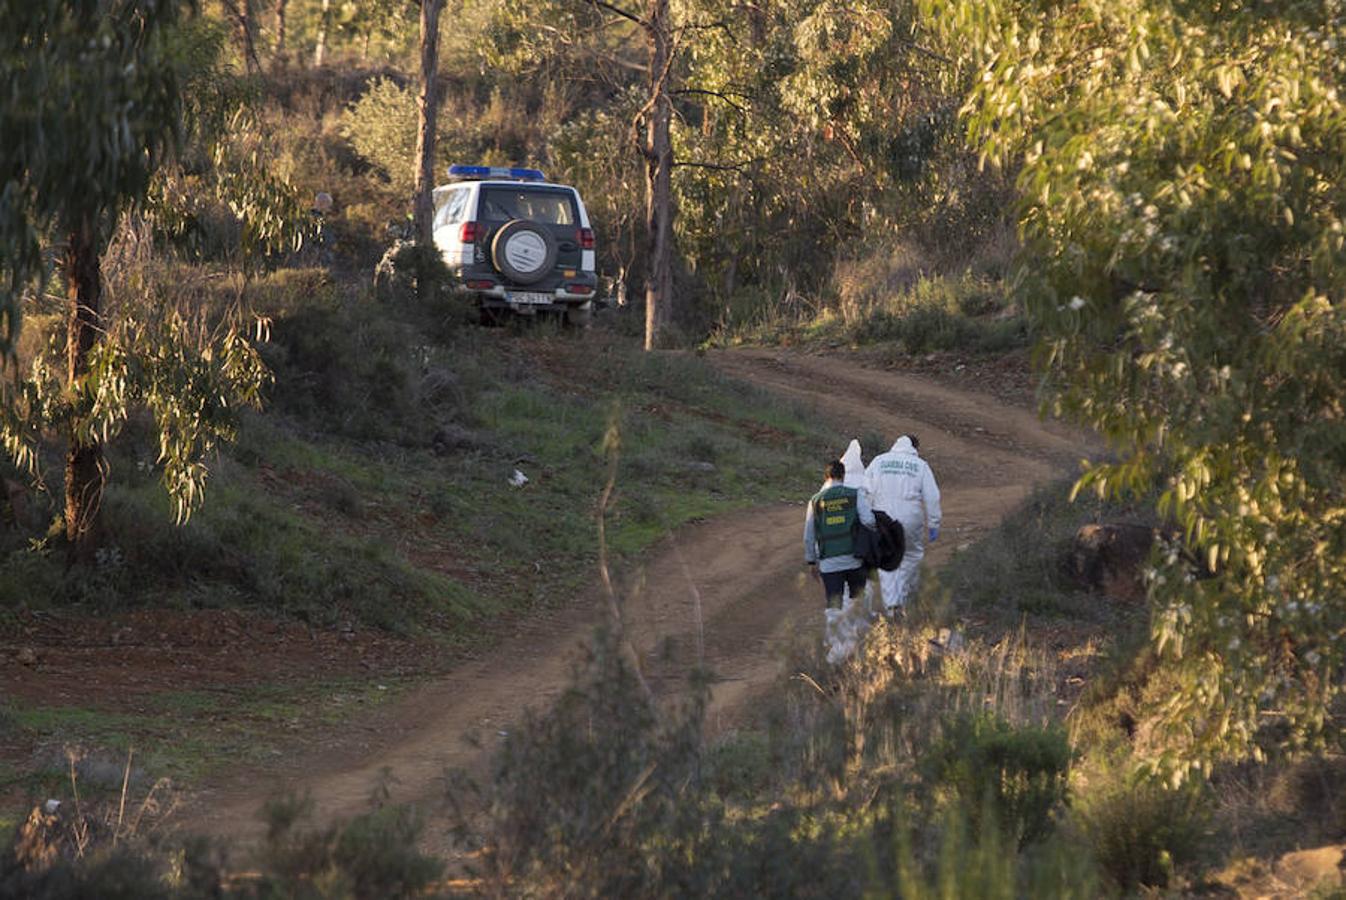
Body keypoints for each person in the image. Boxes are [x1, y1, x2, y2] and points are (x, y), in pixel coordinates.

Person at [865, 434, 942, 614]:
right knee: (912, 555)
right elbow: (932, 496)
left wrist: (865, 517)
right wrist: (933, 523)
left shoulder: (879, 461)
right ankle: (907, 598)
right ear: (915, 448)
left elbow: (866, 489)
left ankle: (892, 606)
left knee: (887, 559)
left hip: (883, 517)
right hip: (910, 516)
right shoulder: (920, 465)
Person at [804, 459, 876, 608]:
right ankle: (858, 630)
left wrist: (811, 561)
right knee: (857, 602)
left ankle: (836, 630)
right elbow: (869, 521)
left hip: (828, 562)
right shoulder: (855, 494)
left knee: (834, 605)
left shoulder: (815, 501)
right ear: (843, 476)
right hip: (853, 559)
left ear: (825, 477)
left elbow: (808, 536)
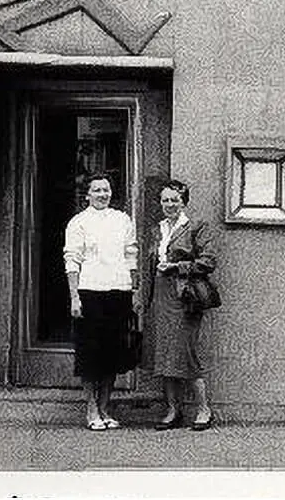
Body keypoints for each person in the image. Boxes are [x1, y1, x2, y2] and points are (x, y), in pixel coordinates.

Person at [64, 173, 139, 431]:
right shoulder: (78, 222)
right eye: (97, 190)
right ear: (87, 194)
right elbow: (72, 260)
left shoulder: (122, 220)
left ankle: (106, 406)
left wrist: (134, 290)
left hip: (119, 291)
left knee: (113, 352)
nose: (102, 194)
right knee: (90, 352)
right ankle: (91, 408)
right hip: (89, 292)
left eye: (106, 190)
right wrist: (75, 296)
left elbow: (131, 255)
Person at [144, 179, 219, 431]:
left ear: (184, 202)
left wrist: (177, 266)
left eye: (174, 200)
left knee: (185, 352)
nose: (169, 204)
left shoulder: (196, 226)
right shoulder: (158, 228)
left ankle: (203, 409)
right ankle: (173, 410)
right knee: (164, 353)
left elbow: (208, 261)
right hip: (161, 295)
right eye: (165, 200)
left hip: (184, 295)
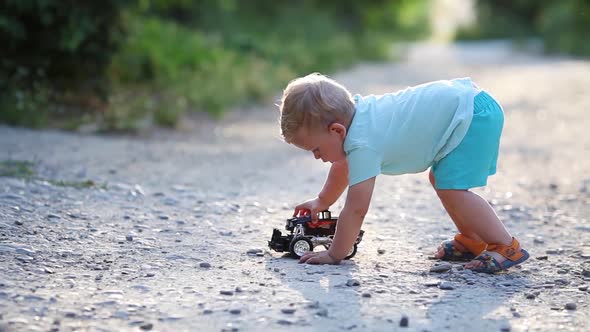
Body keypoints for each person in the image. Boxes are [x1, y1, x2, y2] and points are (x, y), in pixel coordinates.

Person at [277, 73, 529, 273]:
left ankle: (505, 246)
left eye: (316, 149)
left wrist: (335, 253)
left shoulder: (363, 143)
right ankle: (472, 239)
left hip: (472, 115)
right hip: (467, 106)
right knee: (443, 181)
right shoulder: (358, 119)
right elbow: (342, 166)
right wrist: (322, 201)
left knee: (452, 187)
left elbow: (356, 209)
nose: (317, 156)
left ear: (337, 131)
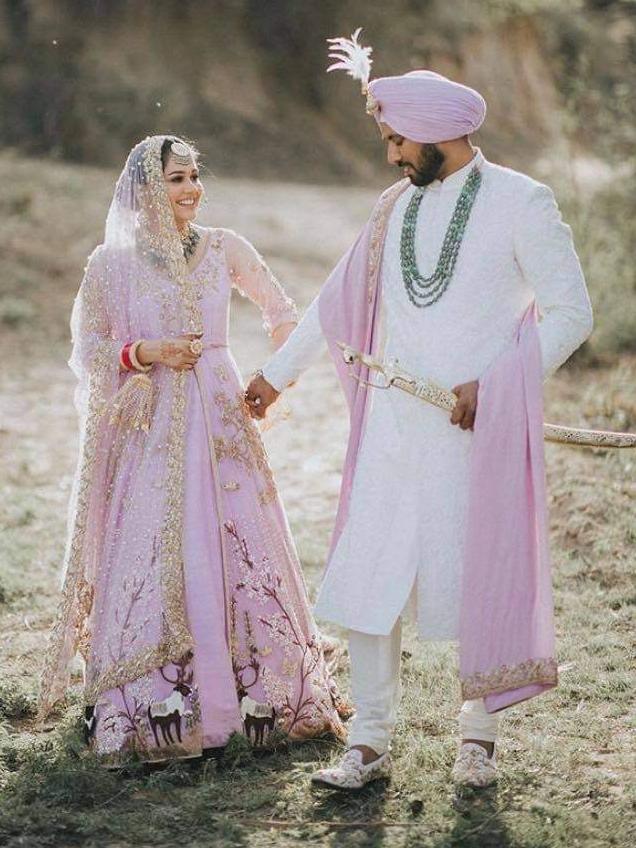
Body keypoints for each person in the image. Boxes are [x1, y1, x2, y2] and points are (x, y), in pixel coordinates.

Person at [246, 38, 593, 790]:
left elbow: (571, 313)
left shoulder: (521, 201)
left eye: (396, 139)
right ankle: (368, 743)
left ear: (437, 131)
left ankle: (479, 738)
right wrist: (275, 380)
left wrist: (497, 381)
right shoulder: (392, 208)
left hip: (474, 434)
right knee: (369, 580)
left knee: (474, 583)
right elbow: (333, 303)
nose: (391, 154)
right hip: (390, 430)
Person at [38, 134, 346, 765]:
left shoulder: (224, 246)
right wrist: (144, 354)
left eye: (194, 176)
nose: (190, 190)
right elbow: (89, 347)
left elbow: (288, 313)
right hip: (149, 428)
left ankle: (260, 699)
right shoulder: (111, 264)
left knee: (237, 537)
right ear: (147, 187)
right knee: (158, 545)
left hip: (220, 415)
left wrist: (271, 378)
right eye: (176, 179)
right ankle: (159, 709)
────────────────
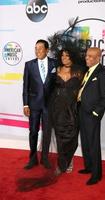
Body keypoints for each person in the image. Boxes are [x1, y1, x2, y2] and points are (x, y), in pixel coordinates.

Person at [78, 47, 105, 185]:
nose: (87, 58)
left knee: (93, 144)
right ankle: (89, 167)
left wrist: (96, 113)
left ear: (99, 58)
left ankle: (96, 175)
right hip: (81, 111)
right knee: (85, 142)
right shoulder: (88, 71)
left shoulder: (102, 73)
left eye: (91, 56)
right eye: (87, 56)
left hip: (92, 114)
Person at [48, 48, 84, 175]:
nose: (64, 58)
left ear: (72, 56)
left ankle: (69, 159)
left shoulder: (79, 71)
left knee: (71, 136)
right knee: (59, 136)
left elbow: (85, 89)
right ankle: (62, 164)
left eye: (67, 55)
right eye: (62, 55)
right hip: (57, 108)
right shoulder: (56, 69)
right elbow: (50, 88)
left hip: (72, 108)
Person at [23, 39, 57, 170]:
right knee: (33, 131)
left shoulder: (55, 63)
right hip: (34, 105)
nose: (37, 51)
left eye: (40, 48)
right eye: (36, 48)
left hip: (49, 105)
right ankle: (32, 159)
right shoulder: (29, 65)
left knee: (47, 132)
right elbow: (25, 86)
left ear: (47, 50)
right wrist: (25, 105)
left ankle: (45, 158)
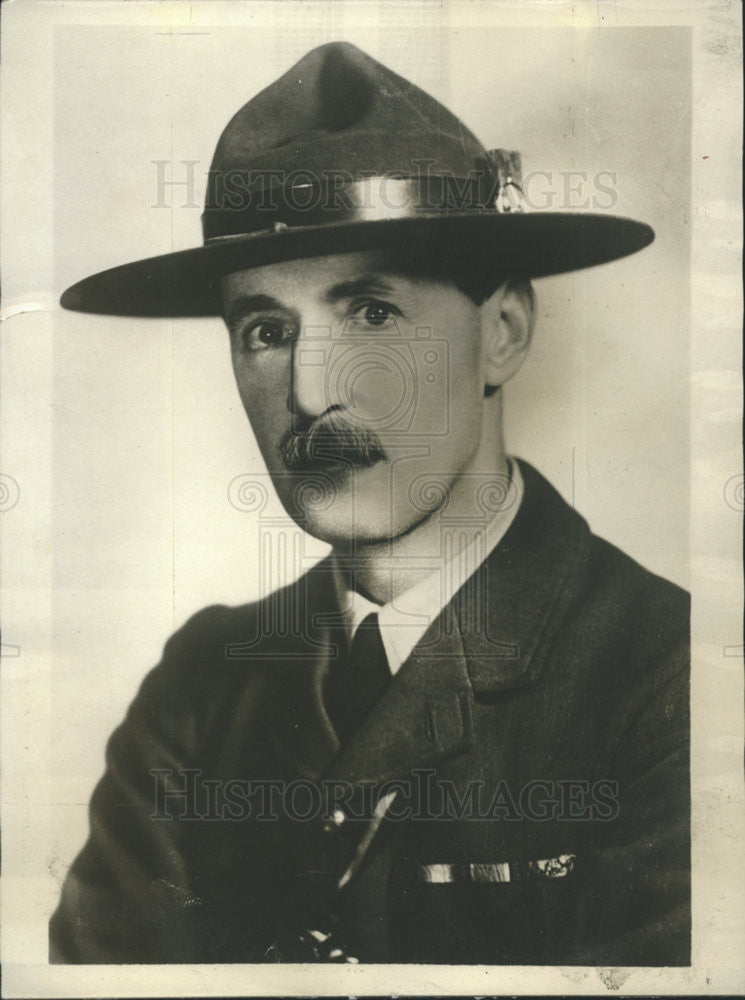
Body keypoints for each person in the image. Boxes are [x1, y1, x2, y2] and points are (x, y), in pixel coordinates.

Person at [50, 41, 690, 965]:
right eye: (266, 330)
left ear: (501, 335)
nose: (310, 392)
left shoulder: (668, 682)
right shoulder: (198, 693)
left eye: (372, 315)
────────────────
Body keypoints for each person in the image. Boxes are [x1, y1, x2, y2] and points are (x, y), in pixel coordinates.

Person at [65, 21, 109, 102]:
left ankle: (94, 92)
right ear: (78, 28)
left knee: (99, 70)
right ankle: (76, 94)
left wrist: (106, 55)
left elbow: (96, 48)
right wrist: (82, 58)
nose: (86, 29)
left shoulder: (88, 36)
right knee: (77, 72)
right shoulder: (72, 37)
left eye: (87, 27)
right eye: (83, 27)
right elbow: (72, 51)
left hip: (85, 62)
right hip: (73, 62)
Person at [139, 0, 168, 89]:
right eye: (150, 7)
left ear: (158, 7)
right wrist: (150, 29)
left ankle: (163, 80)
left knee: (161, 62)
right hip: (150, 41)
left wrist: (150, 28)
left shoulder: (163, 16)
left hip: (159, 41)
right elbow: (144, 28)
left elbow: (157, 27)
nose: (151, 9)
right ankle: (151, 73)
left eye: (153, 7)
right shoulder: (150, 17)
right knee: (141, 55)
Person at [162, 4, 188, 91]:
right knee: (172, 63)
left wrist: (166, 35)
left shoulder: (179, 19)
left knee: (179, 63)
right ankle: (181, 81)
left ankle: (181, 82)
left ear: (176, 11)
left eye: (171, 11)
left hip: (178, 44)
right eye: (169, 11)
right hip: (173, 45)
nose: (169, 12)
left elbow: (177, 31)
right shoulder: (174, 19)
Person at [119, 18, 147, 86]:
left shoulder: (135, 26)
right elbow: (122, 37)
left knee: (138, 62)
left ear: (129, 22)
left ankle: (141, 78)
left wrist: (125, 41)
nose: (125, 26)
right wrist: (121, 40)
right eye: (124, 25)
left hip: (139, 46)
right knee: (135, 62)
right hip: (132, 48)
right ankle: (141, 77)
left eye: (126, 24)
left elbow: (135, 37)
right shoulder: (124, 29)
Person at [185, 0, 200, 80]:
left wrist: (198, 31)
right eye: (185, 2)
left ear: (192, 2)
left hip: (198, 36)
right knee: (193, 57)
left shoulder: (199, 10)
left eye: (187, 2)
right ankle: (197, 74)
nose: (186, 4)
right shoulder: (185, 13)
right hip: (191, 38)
────────────────
=== Problem details ===
Exact copy, pictures excluded: from the line with "nose: (87, 58)" up to and including the line with "left eye: (372, 315)" in the data above.

=== Result below ===
nose: (87, 58)
left knee: (93, 144)
right ankle: (89, 167)
left wrist: (96, 113)
left ear: (99, 58)
left ankle: (96, 175)
right hip: (81, 111)
right knee: (85, 142)
right shoulder: (88, 71)
left shoulder: (102, 73)
left eye: (91, 56)
right eye: (87, 56)
left hip: (92, 114)
Person at [48, 48, 84, 175]:
nose: (64, 58)
left ear: (72, 56)
left ankle: (69, 159)
left shoulder: (79, 71)
left knee: (71, 136)
right knee: (59, 136)
left elbow: (85, 89)
right ankle: (62, 164)
left eye: (67, 55)
right eye: (62, 55)
right hip: (57, 108)
right shoulder: (56, 69)
right elbow: (50, 88)
left hip: (72, 108)
Person at [23, 39, 57, 170]:
right knee: (33, 131)
left shoulder: (55, 63)
right hip: (34, 105)
nose: (37, 51)
left eye: (40, 48)
right eye: (36, 48)
left hip: (49, 105)
right ankle: (32, 159)
right shoulder: (29, 65)
left knee: (47, 132)
right elbow: (25, 86)
left ear: (47, 50)
right wrist: (25, 105)
left ankle: (45, 158)
Body keypoints for each person in the image. Boxes are [x1, y1, x2, y2] and points are (x, y), in pixel coordinates.

Person at [50, 41, 690, 965]:
right eye: (266, 330)
left ear: (501, 335)
nose: (310, 392)
left shoulder: (668, 682)
right shoulder: (198, 693)
left eye: (372, 315)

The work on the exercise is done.